──────── Fragmento del texto ────────

3 de junio. Molde-Bergen.Tras tres jornadas que han sido forzosamente de transición, por este ritmo acelerado que llevo, esta etapa es de las de disfrutar de verdad. Para empezar, aguarda otra de las mecas motorísticas mundiales, la Carretera de los Trolls. No es el Stelvio, ni de lejos, pero tiene su cosa, y asciendo bajo una lluvia que aún le da más saborcillo. Luego transito por otra carretera de muy expresivo nombre, la de las Águilas, para acabar asomándome desde un majestuoso mirador al glaciar de Geiranger. Es realmente bonito y ya luce el sol para que pueda apreciarlo bien. Un ferry me lleva luego entre sus paredes, con tiempo para comer y descansar un poco, y por la tarde hago todavía bastantes kilómetros, hasta, de nuevo muy tarde para las costumbres de Noruega,a eso de las 22,00, y cuando empezaba a desesperarme por no encontrar nada disponible (la temporada fuerte aún no ha comenzado), consigo alojarme en una cabaña frente a un lago, cerca ya de Bergen. Estoy solo en el camping.

──────── Extracto del listado ────────

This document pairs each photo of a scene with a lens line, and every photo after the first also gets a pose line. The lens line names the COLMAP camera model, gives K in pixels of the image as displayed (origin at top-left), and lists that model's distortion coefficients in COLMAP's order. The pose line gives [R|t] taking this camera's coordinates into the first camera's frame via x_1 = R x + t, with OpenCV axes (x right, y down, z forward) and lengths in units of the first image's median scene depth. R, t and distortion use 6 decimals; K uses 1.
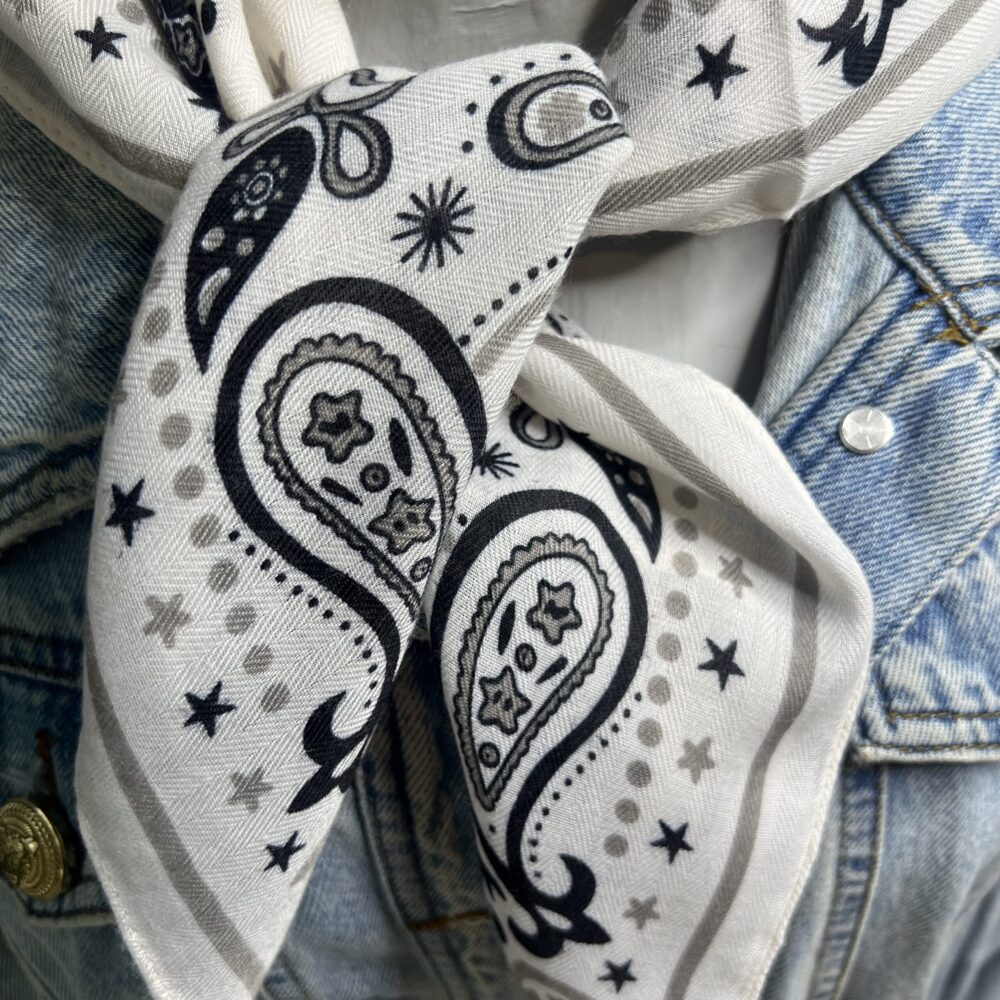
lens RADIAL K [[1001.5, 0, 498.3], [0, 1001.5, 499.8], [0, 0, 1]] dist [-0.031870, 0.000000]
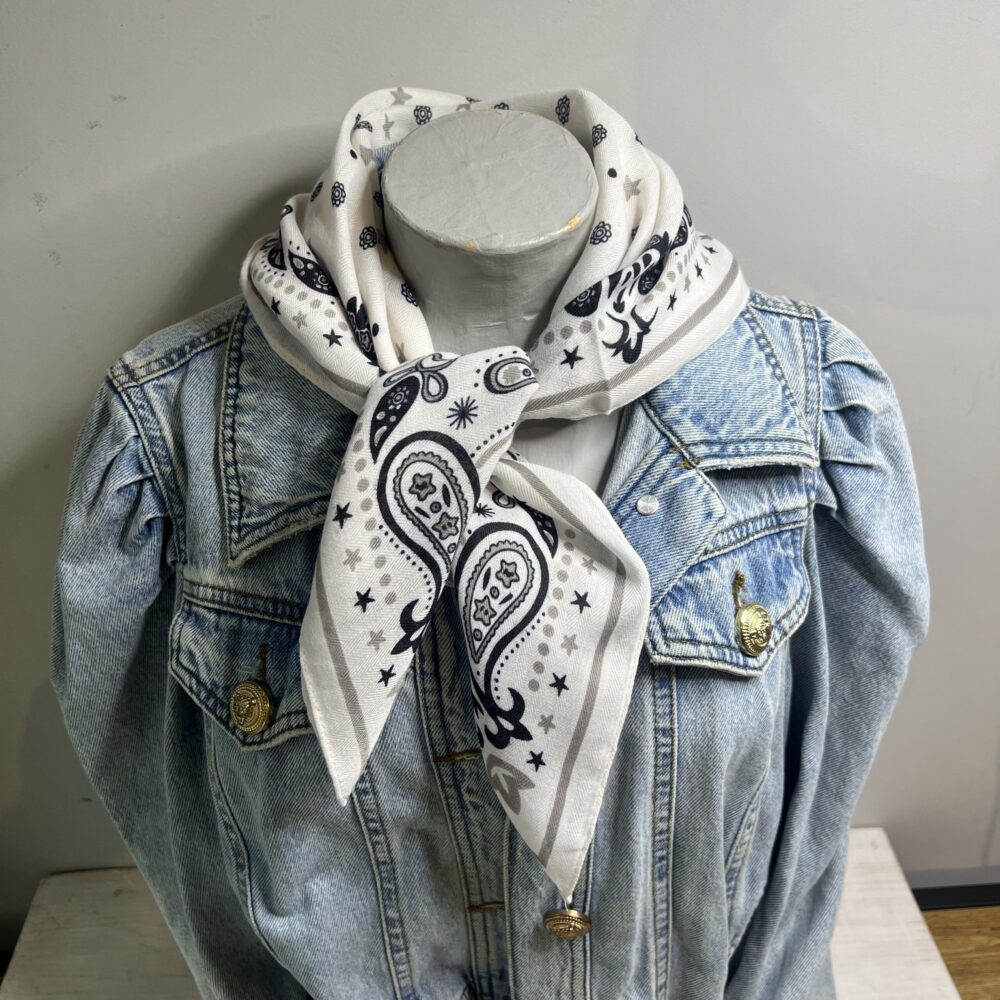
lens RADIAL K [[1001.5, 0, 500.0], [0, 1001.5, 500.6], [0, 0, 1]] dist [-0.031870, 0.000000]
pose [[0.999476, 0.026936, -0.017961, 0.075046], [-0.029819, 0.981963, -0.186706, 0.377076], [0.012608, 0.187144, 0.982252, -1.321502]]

────────

### [Qué hacer]
Enumera, sin repetir ninguno, todos los nombres propios de lugares, carreteras y accidentes geográficos que aparecen en el fragmento sobre la etapa Molde-Bergen. El listado no hace falta.

### [Resultado]
Molde, Bergen, la Carretera de los Trolls, el Stelvio, la carretera de las Águilas, el glaciar de Geiranger y Noruega.